Let me begin with a few qualifiers lest I should be flamed in the comments. I really enjoyed Donnie Darko (like many I caught it on DVD), though I think that Richard Kelly's script for Domino (and the ensuing picture that came from it) are a mess. I hope against hope that his yet to be produced Bessie script gets made and since he's he's providing James Marsden with his next lead role in The Box I'm generally a fan. But I don't care how big a Kelly fan (or apologist) you are, Southland Tales is a horrible, terrible, no good, very bad mess.

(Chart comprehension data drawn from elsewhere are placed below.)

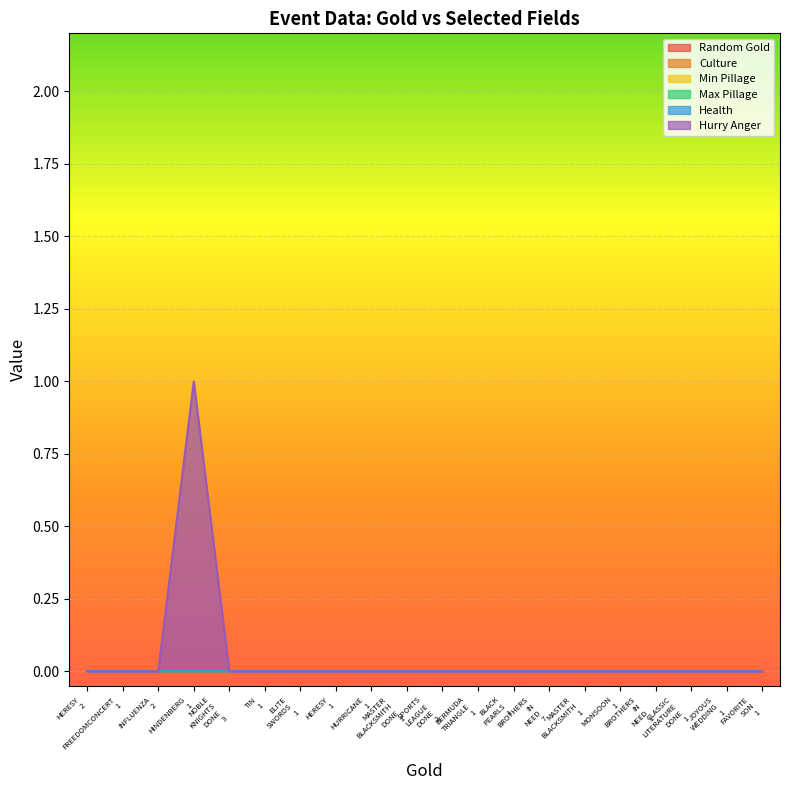

Which category has the lowest value in the Min Pillage series?

FREEDOMCONCERT_1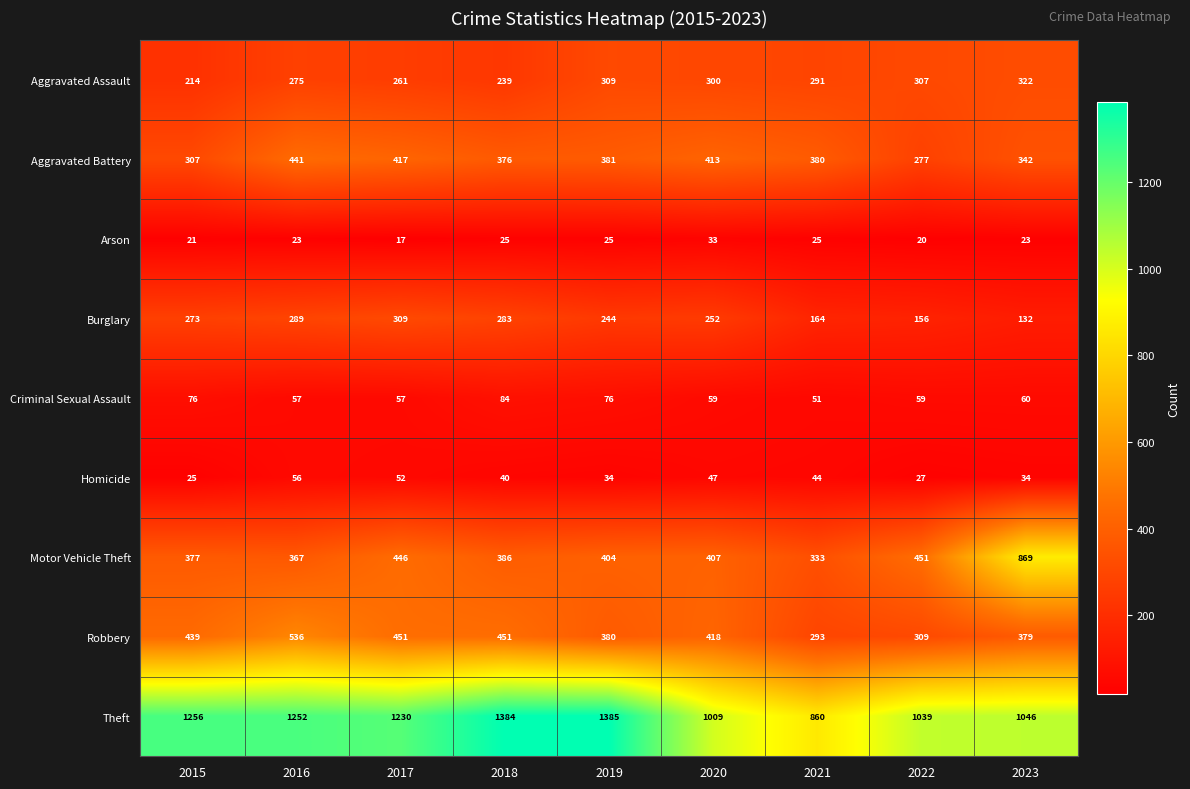

Which series has the largest total across all categories?

Theft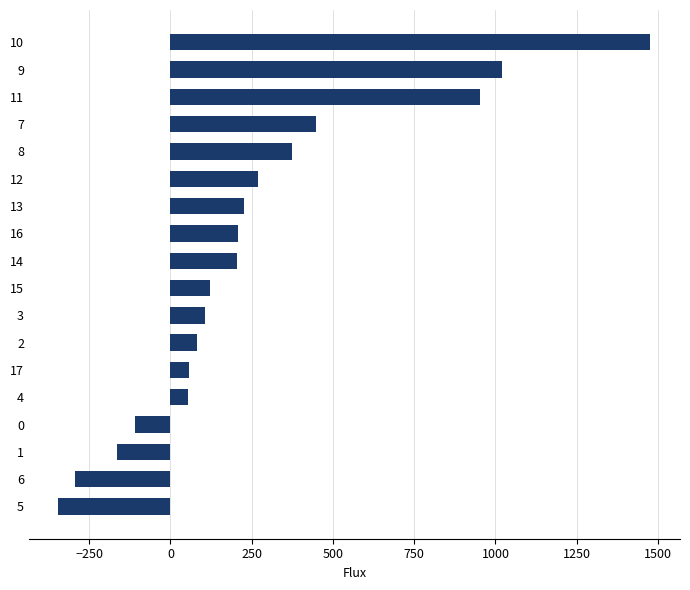

Which has a higher value, 11 or 17?

11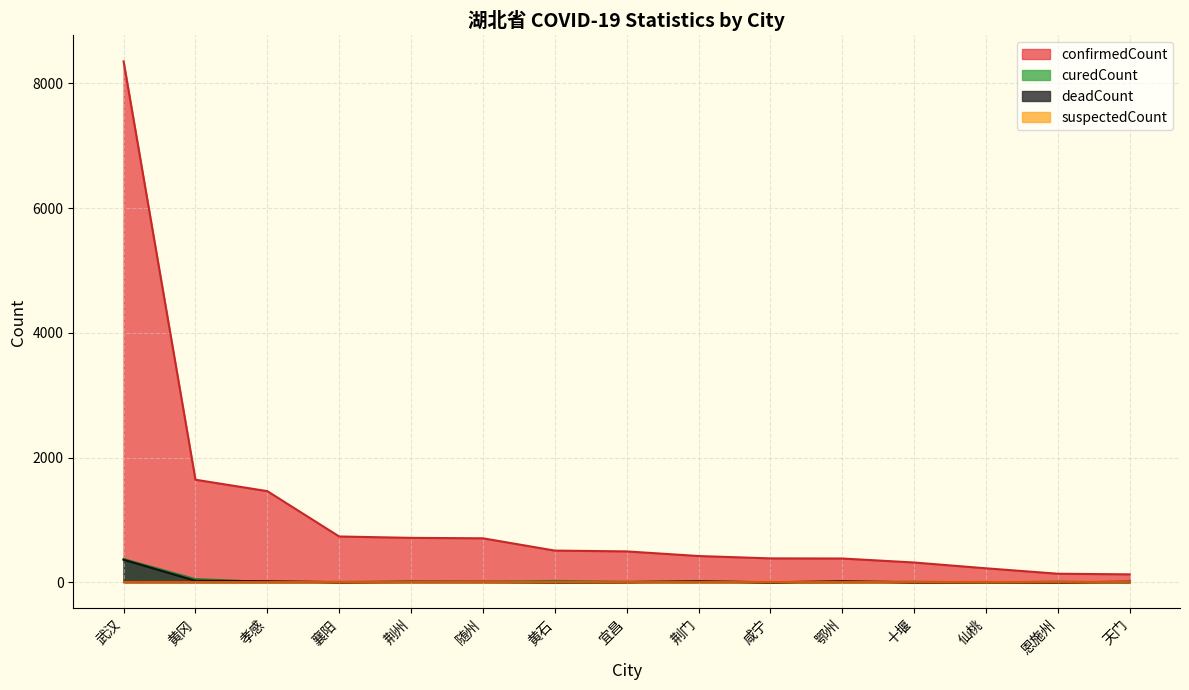

Where does the confirmedCount series first go above 496?

武汉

One can see the beginning granules of good ideas but I am floored that executives allowed for any of the elements to get past the script stage. It's just, ugh, unbelievably frustrating film-making. Kelly packs too much into the films and bogs it down with so much exposition you'd think it was a Uwe Boll film. The film takes aim at too many targets all at once and subsequently misses all of them. Jut to run-down a checklist; celebrity culture, the energy crisis, homeland security, election tampering, Communism, war in the Middle East, religion and the nature of reality. Weaving through these myriad bits is Kelly continuing his interest with time travel, which is EXACTLY what this movie needed to seem less convoluted.

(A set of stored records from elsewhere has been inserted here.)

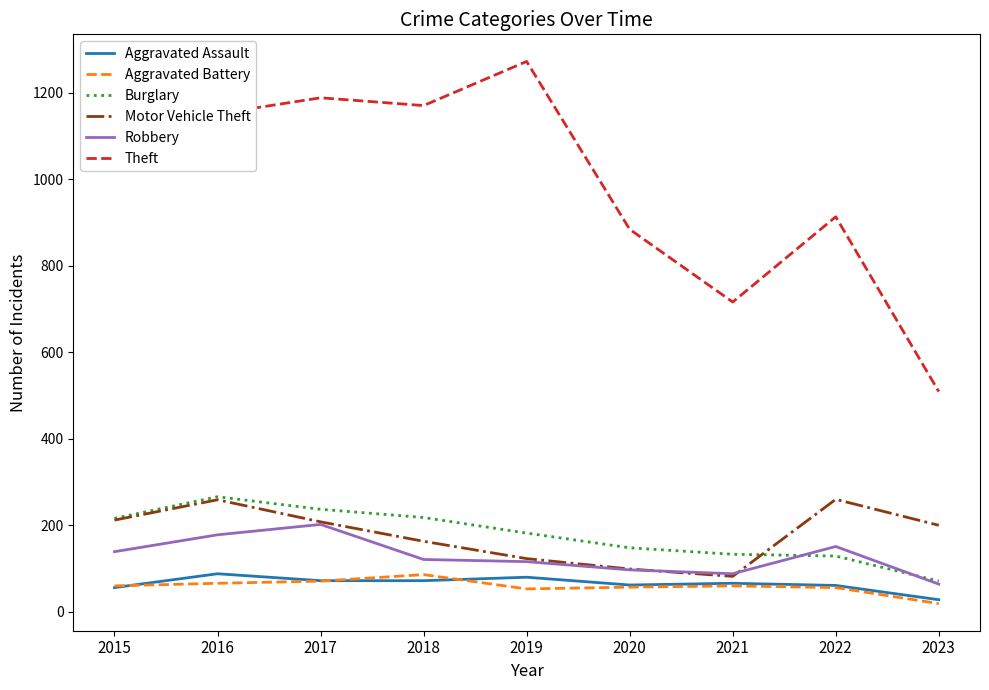

The value of Motor Vehicle Theft at 2016 is 462. True or false?

False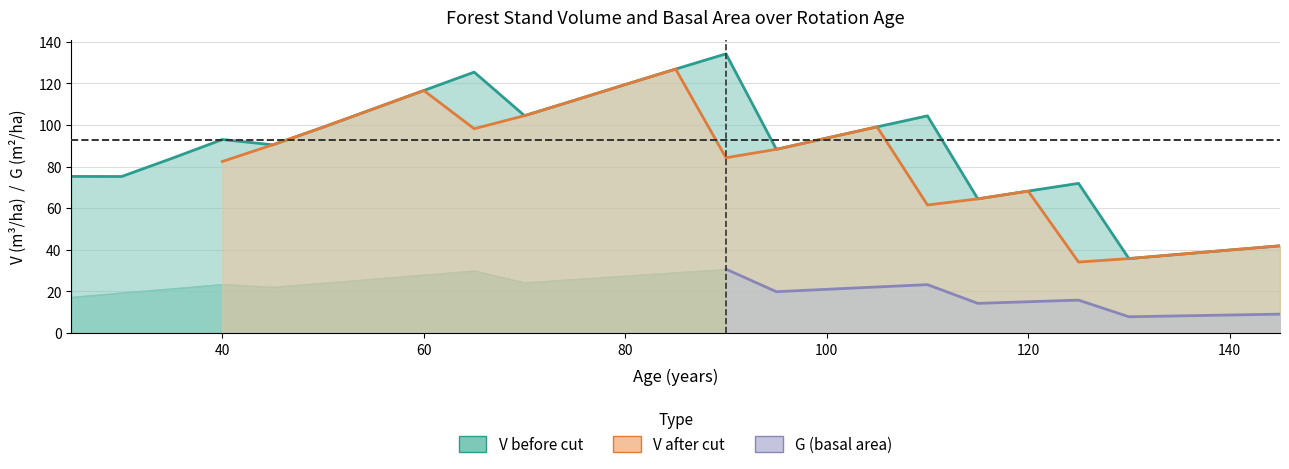

Where does the V_before series first go above 92?

40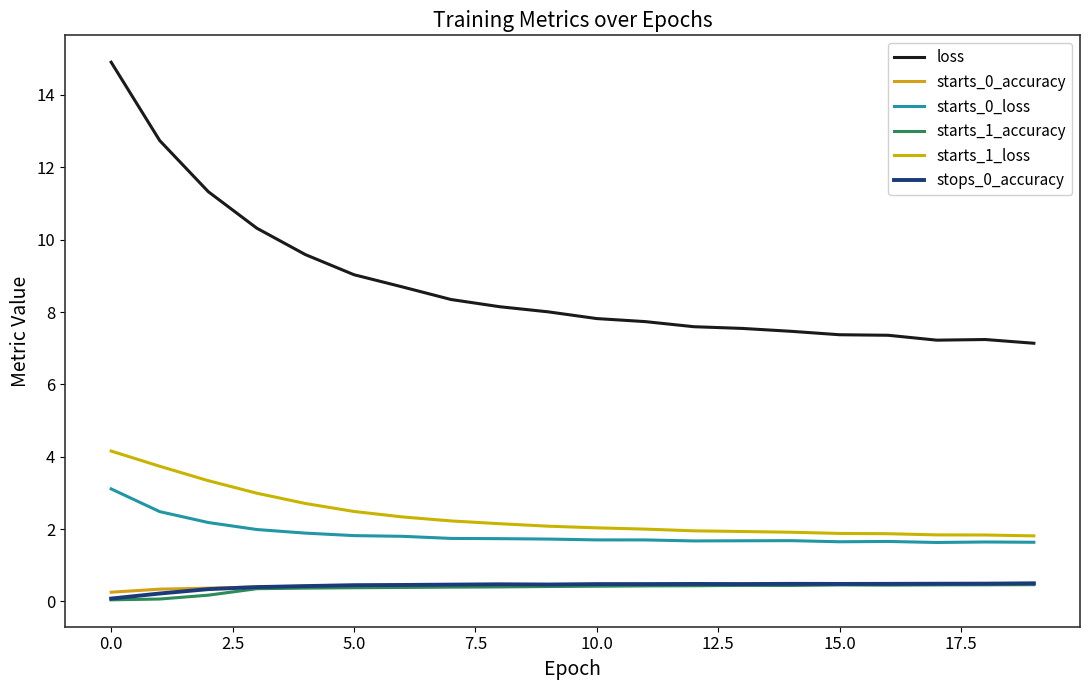

How many lines are shown in the chart?

6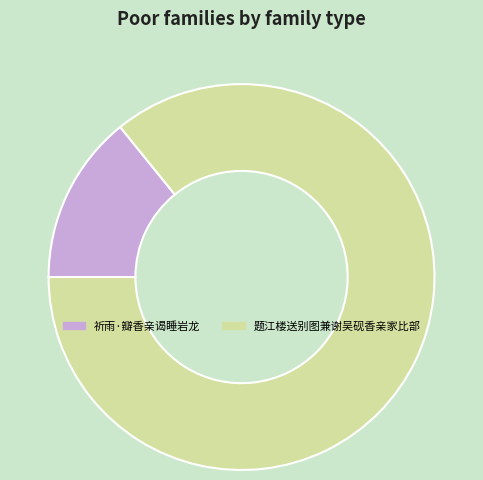

Is the sum of 题江楼送别图兼谢吴砚香亲家比部 and 祈雨·瓣香亲谒睡岩龙 greater than half?

Yes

So in the midst of all this what is the movie about? The movie follows right-wing action star Boxer Santoros (Dwayne Johnson) who after a bout of amnesia has now started a new life and he may be the Messiah. Or maybe it's just the Messianic, apocalypse preoccupied screenplay that he co-wrote with porn-star-cum-reality-TV-star Krysta Now (Sarah Michelle Gellar). Boxer's screenplay may indeed hold the secret behind how the world ends, which seems to mysteriously sync up to an evasive scientist's (Wallace Shawn) plan to use the power of the oceans as a renewable energy source. Meanwhile Boxer needs to research his role in the script as an undercover cop so he rides along with Roland Taverner (Sean William Scott) a member of L.A.'s newly fascist police regime (well...maybe not SO new). Except Roland is really Ronald, Roland's twin brother (OR IS HE? [he isn't]) a member of a Neo-Communist cell that is looking to royally screw over the newly instated USIdent (the US Government now owns the internet and is using it for purposes of homeland security). Did I mention that the cell is stock full of former SNL cast members and Avon Barksdale? Also Justin Timberlake performs a musical number based around The Killers "All These Things that I've Done."

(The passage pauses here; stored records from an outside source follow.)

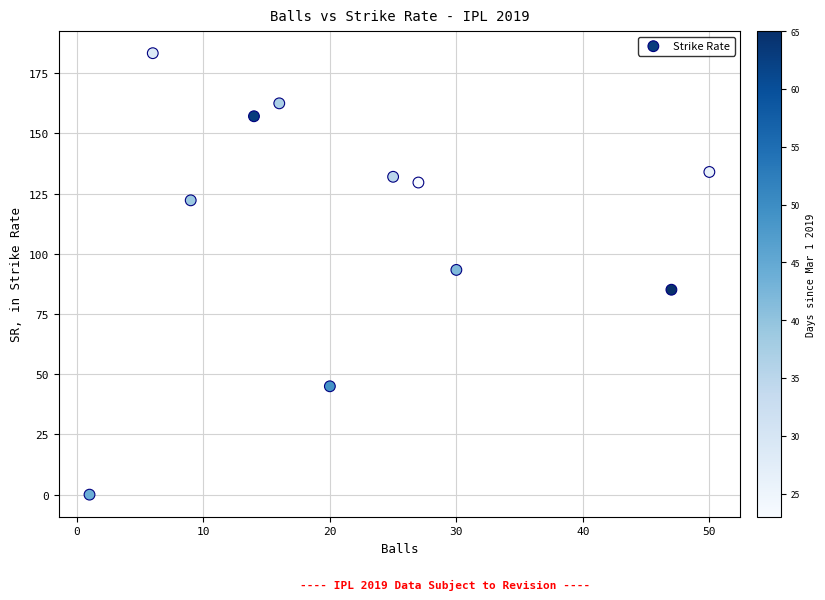

What is the range of Y values (max minus min)?

183.3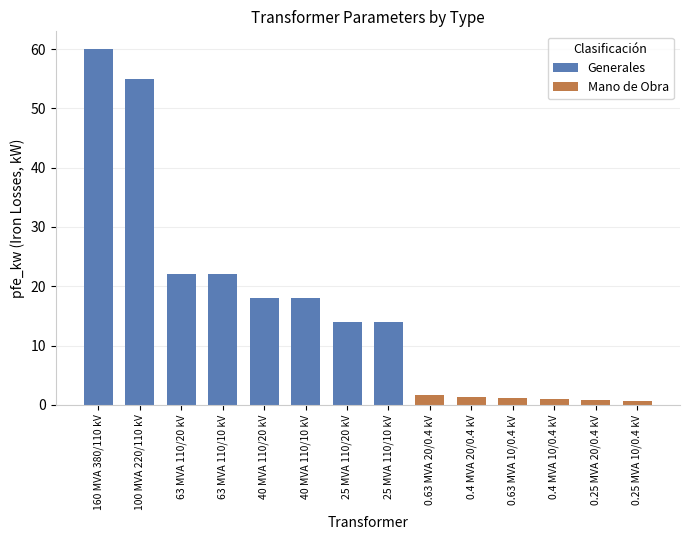

How many bars are there in total?

14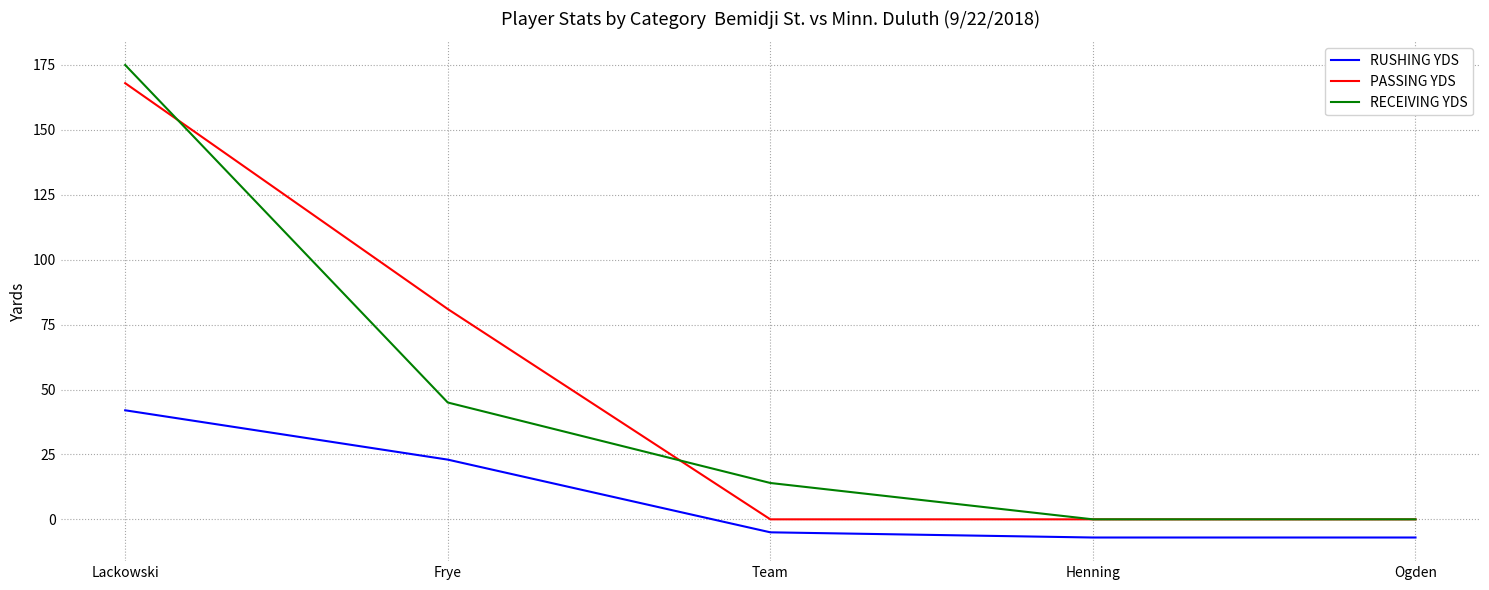

True or false: PASSING YDS and RUSHING YDS intersect in this chart.

False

With all these unique elements you may think that this is an interesting movie. It isn't. There's so much to keep track of (I haven't even mentioned the election or any other number of "twists" the movie throws at you) that you can never sit back and enjoy or even ponder the film. The acting is fine but the casting is distracting. I will say that Sarah Michelle Gellar is pretty spot-on as a former porn star and that as usual the Rock gives 100% to a movie he's much better than.
Ugh, what a mess. I guess no one wanted to say "no" to Kelly. Maybe he just layered in too many ideas in one script. Maybe the movie just got away from him. I applaud any filmmaker that wants to tackle the issues of the day and really put his own spin on them, but damn it, a film should at least cohere even if it doesn't make complete sense. I will say this in the films favor, stylistically the film matches up with one of its reoccurring motifs, this is the way the world ends, not with a whimper but with a bang. Stop the banging Mr. Kelly, please.
Southland Tales is now available on DVD. I'd recommend it only to Kelly completists or film sadists.